Ce qui joue sans doute un rôle dans l’échec de ces mesures de réintégration, c’est que le travailleur malade n’est finalement pas au centre du dispositif. Elisabeth Degryse, vice-présidente de la Mutualité chrétienne, mentionnait à l’occasion d’un séminaire organisé par la CSC que «l’incapacité de travail est d’abord un problème de santé et doit être abordée comme tel. Le bien-être du travailleur doit être la priorité pour prévenir l’incapacité de travail. Ce sont des choses qui peuvent être anticipées.» Elle a également abordé les facteurs issus d’une enquête pouvant faciliter ou constituer un obstacle à la reprise du travail.

Cela peut sembler évident, mais le premier facteur facilitant l’aide à la reprise est que le travailleur en incapacité de travail ait totalement récupéré. Sans cela, les risques de rechute sont beaucoup plus importants. Certaines personnes décident néanmoins de reprendre le travail pour des raisons financières.

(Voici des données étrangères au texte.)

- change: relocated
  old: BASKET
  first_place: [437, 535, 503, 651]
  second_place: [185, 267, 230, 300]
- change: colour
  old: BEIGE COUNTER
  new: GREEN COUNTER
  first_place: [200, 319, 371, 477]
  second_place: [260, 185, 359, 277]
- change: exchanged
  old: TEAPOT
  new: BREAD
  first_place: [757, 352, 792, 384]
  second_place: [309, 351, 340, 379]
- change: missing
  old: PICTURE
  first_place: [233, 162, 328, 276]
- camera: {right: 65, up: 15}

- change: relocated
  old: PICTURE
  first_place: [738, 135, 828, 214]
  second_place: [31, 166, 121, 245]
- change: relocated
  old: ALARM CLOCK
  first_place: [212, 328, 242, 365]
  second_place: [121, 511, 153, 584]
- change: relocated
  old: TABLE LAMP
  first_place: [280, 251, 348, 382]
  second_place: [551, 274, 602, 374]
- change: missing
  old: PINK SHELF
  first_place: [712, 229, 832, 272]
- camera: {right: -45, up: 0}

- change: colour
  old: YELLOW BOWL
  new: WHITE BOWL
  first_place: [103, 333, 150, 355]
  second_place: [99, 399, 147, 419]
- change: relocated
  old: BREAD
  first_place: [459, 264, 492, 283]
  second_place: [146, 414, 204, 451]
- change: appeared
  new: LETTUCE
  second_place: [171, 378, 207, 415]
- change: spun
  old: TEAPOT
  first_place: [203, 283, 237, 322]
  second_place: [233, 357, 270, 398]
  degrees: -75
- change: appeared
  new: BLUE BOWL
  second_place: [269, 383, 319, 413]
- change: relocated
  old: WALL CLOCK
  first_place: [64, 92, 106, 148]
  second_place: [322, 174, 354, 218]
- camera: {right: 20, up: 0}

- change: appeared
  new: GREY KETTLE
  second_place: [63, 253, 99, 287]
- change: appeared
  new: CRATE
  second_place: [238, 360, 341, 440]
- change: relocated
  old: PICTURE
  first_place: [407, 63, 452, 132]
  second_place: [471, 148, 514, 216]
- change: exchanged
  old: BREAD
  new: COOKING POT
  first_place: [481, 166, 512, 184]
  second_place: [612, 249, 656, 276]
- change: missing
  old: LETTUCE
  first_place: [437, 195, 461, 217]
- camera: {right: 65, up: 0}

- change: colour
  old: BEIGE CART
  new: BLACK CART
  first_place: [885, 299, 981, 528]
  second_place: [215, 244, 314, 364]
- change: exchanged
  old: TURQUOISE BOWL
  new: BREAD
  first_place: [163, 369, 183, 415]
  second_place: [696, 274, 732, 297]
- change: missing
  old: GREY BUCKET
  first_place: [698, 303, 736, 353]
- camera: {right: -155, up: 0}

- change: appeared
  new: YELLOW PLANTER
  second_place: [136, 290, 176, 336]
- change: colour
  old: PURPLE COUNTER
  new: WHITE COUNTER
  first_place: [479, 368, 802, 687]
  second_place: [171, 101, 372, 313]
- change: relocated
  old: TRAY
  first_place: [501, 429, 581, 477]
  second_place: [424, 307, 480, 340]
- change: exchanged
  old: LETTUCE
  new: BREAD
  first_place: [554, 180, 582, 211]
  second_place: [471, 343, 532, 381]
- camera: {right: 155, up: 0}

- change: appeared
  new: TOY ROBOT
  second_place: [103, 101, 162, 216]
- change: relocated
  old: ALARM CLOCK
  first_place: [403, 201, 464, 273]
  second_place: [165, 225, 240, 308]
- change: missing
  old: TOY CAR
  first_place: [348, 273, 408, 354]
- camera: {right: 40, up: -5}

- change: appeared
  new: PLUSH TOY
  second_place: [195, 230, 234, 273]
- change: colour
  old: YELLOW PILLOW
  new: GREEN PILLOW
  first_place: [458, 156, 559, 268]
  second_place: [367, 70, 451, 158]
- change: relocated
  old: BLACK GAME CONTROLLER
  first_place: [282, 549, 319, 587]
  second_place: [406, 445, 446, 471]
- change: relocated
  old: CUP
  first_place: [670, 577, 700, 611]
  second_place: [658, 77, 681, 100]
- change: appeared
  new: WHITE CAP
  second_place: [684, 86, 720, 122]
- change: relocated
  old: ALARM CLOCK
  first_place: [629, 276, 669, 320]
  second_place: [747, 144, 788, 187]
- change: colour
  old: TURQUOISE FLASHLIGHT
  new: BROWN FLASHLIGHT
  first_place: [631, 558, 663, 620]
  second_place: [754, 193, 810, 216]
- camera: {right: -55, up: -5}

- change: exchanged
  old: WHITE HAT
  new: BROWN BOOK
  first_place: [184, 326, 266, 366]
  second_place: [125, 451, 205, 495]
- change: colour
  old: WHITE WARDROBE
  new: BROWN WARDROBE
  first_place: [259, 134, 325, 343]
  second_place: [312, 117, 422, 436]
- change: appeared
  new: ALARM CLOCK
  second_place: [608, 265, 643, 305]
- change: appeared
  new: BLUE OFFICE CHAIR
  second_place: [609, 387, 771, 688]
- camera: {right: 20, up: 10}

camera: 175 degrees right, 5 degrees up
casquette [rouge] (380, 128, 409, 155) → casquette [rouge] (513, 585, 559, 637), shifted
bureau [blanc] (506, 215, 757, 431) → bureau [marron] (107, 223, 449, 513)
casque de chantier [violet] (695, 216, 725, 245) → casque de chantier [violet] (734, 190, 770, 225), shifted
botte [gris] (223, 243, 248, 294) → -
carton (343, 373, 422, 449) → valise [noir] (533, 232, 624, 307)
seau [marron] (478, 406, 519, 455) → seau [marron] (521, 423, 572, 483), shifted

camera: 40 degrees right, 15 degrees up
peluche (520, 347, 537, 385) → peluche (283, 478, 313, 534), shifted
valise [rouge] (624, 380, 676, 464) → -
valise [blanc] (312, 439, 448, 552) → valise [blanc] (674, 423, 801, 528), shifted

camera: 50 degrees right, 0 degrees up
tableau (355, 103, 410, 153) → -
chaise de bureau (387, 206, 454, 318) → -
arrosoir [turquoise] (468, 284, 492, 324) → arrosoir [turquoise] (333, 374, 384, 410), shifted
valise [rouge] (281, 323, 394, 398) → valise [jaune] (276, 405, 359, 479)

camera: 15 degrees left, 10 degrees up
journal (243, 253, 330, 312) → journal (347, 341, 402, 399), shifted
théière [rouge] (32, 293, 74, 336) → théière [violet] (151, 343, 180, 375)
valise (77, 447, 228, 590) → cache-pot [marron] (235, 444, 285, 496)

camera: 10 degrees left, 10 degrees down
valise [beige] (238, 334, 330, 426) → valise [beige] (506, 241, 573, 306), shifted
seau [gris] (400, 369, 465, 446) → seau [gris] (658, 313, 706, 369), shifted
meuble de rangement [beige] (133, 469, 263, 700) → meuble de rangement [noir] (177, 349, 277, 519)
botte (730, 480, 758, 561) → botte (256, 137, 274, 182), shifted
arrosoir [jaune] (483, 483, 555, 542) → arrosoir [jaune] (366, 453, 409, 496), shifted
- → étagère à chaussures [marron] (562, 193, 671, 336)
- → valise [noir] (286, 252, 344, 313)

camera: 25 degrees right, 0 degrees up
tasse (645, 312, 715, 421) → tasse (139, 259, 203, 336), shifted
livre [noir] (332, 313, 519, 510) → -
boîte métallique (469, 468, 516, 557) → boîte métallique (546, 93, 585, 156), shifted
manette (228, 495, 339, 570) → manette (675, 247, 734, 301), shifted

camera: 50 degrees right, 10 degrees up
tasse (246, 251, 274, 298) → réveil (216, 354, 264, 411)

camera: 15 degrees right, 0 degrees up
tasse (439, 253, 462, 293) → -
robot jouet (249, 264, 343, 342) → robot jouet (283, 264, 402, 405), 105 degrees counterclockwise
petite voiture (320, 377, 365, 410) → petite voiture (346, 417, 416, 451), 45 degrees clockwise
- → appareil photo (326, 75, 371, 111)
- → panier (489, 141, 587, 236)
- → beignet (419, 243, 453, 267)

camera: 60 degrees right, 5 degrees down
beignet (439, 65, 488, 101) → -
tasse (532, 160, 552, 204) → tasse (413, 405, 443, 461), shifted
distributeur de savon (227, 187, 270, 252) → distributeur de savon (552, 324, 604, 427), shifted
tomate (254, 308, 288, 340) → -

Pendant la reprise du travail, le soutien des proches, de la famille, des collègues et/ou du supérieur hiérarchique sont très importants, particulièrement pour les personnes ayant subi un burn-out. Le manque de soutien constitue un obstacle pour de nombreux répondants.

Aménagement et accompagnement

En matière d’aménagement du travail, un des premiers besoins exprimés est de travailler moins d’heures. Pour les affections psychiques en particulier, il y a un besoin d’avoir un contenu de travail adapté, et moins de stress. Pour les personnes ayant des problèmes musculo-articulaires, les demandes d’aménagement consistent en un travail moins lourd physiquement. 50% des participants considèrent qu’ils ont besoin d’aménagements pour reprendre le travail, mais 40% ne les ont pas obtenus. Pour Elisabeth Degryse, «la manière dont les managers et les responsables d’équipe prennent en considération ces besoins d’aménagement au moment de la reprise pose question. Il y a un décalage par rapport à ce besoin alors que les employeurs ont un rôle important à jouer, entre autres dans la formation des managers à l’accompagnement des travailleurs. L’accompagnement constitue la première condition de reprise du travail.»